Do you want to take over this task ?
cc @contramundum53
Thanks @andreyvelich for the feedback!
You're absolutely right - addressing the root cause makes more sense. I'll take over the migration from deprecated scikit-optimize to Optuna's GPSampler (#2280) first.
Plan:
- Complete the skopt → Optuna GPSampler migration
- Test if duplicate hyperparameters still occur with the new algorithm
- If duplicates persist, implement the controller-level filtering as an algorithm-agnostic safety layer
This approach will modernize Katib's Bayesian Optimization to use a maintained library while naturally testing whether duplicates are algorithm-specific or a broader issue.
I'll start working on #2280 and report back with findings. Thanks for the guidance!
/assign
If you decide to use GPSampler in Optuna and you don't want duplicate suggestions, I would suggest using deterministic_objective=True. That option basically fixes the noise variance to a very low level, and would hopefully eliminate most of the duplicate suggestions.

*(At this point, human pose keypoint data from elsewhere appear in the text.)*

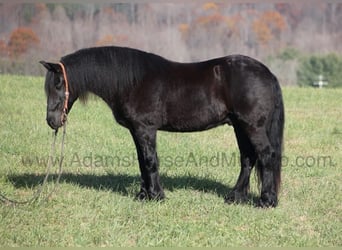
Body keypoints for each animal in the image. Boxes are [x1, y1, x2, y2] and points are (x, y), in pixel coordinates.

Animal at [41, 46, 284, 208]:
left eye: (58, 84)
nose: (52, 121)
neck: (132, 81)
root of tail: (267, 73)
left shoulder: (145, 129)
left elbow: (150, 161)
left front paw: (156, 196)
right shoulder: (136, 130)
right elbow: (142, 161)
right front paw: (143, 195)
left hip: (252, 127)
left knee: (266, 155)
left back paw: (266, 201)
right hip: (239, 126)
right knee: (248, 158)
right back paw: (235, 197)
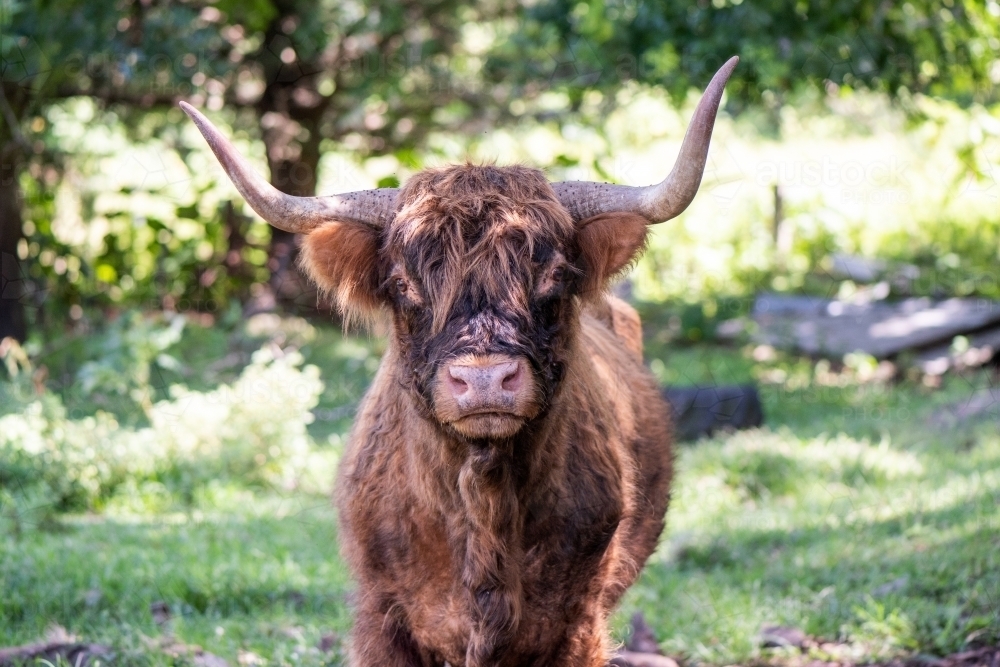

If you have stricter requirements (if you want to never have duplicate suggestions, even stop automatically when the search space is exhausted), you would still need some mechanisms to prevent them.
One limitation is that deterministic_objective=True really assumes that the objective function is deterministic, and if it's not the optimization may become unstable (especially with continuous search space where you can have lots of points that are very close but not the same).